C'est par une ovation que la famille royale a été accueillie. Les citoyens étaient nombreux pour les saluer, puisqu'il y avait 12.000 personnes sur la place du Jeu de Balle sur le coup de 22 heures, soit quarante minutes après l'arrivée royale. Une foule si importante que la Police a dû empêcher l'accès de nouvelles personnes aux festivités pour des raisons de sécurité, annoncent nos confrères du Soir.

La fête s'est ensuite poursuivie dans une ambiance très noire-jaune-rouge, avec les apparitions successives sur scène des plus grands noms de la chanson nationale, du Grand Jojo à Annie Cordy en passant par l'inévitable Sandra Kim.

 

La surprise du futur Roi

Quelques heures plus tôt, les membres de la famille royale étaient donc au Palais des Beaux-Arts pour un concert. L'accueil a été très chaleureux, aussi bien à l'extérieur du Palais que dans la salle. Là, l'arrivée de la famille royale sur le balcon a été saluée par une standing-ovation. C'est le moment qu'a choisi Philippe pour prendre la parole, pour une surprise…royale, évidemment.

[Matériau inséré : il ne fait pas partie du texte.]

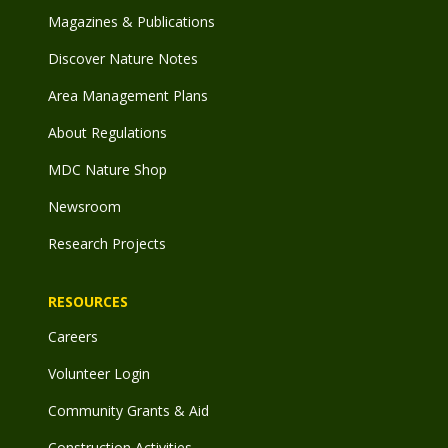
Magazines & Publications
Discover Nature Notes
Area Management Plans
About Regulations
MDC Nature Shop
Newsroom
Research Projects
RESOURCES
Careers
Volunteer Login
Community Grants & Aid
Construction Activities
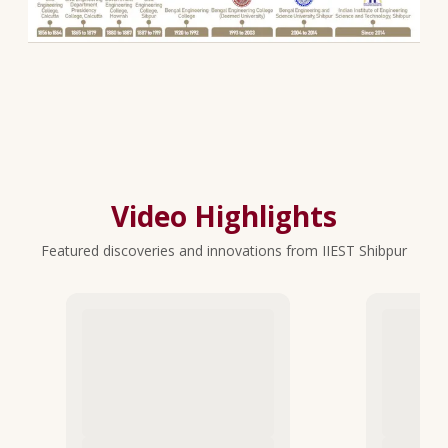
Video Highlights
Featured discoveries and innovations from IIEST Shibpur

"Sire, Papa, avec émotion nous fêtons votre fin de règne", a déclaré un Prince qui, pour la première fois, appelait Albert II "Papa" en public. Philippe a ensuite salué la sagesse et l'humour du Souverain, avant de conclure par un "ce soir, la cerise sur le gâteau sera une framboise". Une Framboise Frivole, puisque c'est bien de ce groupe de musiciens détournant avec humour des grands classiques musicaux dont il était question.

Place ensuite au concert, qui a débuté par des extraits de "La Belle au bois dormant" de Tchaïkovsky. D'abord inspiré par le romantisme de l'oeuvre, l'orchestre national de Belgique s'est ensuite emporté dans l'interprétation de ce conte princier pour terminer sur une note puissante. Le pianiste russe Yury Favorin, quatrième lauréat du concours Reine Elisabeth 2010, a terminé ce prélude par le concerto n°3 en ré mineur op. 30 de Sergeï Rachmaninoff.